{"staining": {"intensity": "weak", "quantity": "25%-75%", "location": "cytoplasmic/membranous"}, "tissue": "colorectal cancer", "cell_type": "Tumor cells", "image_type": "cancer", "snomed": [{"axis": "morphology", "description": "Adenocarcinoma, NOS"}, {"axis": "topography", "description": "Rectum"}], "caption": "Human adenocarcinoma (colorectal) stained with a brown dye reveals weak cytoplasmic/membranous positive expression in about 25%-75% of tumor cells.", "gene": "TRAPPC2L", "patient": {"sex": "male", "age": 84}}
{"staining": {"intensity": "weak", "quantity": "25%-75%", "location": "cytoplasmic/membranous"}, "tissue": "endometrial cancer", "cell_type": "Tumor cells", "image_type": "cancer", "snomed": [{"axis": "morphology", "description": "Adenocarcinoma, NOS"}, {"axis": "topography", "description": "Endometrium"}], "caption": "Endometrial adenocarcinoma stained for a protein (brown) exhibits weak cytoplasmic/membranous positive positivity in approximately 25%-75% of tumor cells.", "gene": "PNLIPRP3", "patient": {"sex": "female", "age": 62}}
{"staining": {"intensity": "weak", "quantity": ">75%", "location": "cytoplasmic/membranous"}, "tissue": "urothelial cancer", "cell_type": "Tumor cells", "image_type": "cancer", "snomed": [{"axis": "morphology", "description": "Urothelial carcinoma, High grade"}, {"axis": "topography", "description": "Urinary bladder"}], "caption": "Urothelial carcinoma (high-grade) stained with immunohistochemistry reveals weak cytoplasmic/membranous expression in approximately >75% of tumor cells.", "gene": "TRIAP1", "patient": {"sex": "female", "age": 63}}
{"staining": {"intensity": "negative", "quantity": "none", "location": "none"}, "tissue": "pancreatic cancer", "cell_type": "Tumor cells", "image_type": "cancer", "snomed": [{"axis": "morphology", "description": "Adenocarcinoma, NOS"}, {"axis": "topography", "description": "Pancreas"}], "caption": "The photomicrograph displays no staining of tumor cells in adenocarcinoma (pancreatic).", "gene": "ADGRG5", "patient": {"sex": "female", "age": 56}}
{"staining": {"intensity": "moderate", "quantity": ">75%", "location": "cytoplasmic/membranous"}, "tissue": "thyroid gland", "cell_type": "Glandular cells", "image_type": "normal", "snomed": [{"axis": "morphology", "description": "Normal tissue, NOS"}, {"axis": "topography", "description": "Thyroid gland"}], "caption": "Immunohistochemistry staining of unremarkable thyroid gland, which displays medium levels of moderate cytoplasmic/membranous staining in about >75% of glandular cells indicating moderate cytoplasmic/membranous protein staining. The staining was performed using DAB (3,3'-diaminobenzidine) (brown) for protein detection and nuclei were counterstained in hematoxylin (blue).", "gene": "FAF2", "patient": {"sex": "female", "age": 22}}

■ ■ ■ ■ ■ ■ ■

**Instructions to follow:**
Having read the material, return all of it word for word.

**Task output:**
{"staining": {"intensity": "weak", "quantity": "25%-75%", "location": "cytoplasmic/membranous"}, "tissue": "colorectal cancer", "cell_type": "Tumor cells", "image_type": "cancer", "snomed": [{"axis": "morphology", "description": "Adenocarcinoma, NOS"}, {"axis": "topography", "description": "Rectum"}], "caption": "Human adenocarcinoma (colorectal) stained with a brown dye reveals weak cytoplasmic/membranous positive expression in about 25%-75% of tumor cells.", "gene": "TRAPPC2L", "patient": {"sex": "male", "age": 84}}
{"staining": {"intensity": "weak", "quantity": "25%-75%", "location": "cytoplasmic/membranous"}, "tissue": "endometrial cancer", "cell_type": "Tumor cells", "image_type": "cancer", "snomed": [{"axis": "morphology", "description": "Adenocarcinoma, NOS"}, {"axis": "topography", "description": "Endometrium"}], "caption": "Endometrial adenocarcinoma stained for a protein (brown) exhibits weak cytoplasmic/membranous positive positivity in approximately 25%-75% of tumor cells.", "gene": "PNLIPRP3", "patient": {"sex": "female", "age": 62}}
{"staining": {"intensity": "weak", "quantity": ">75%", "location": "cytoplasmic/membranous"}, "tissue": "urothelial cancer", "cell_type": "Tumor cells", "image_type": "cancer", "snomed": [{"axis": "morphology", "description": "Urothelial carcinoma, High grade"}, {"axis": "topography", "description": "Urinary bladder"}], "caption": "Urothelial carcinoma (high-grade) stained with immunohistochemistry reveals weak cytoplasmic/membranous expression in approximately >75% of tumor cells.", "gene": "TRIAP1", "patient": {"sex": "female", "age": 63}}
{"staining": {"intensity": "negative", "quantity": "none", "location": "none"}, "tissue": "pancreatic cancer", "cell_type": "Tumor cells", "image_type": "cancer", "snomed": [{"axis": "morphology", "description": "Adenocarcinoma, NOS"}, {"axis": "topography", "description": "Pancreas"}], "caption": "The photomicrograph displays no staining of tumor cells in adenocarcinoma (pancreatic).", "gene": "ADGRG5", "patient": {"sex": "female", "age": 56}}
{"staining": {"intensity": "moderate", "quantity": ">75%", "location": "cytoplasmic/membranous"}, "tissue": "thyroid gland", "cell_type": "Glandular cells", "image_type": "normal", "snomed": [{"axis": "morphology", "description": "Normal tissue, NOS"}, {"axis": "topography", "description": "Thyroid gland"}], "caption": "Immunohistochemistry staining of unremarkable thyroid gland, which displays medium levels of moderate cytoplasmic/membranous staining in about >75% of glandular cells indicating moderate cytoplasmic/membranous protein staining. The staining was performed using DAB (3,3'-diaminobenzidine) (brown) for protein detection and nuclei were counterstained in hematoxylin (blue).", "gene": "FAF2", "patient": {"sex": "female", "age": 22}}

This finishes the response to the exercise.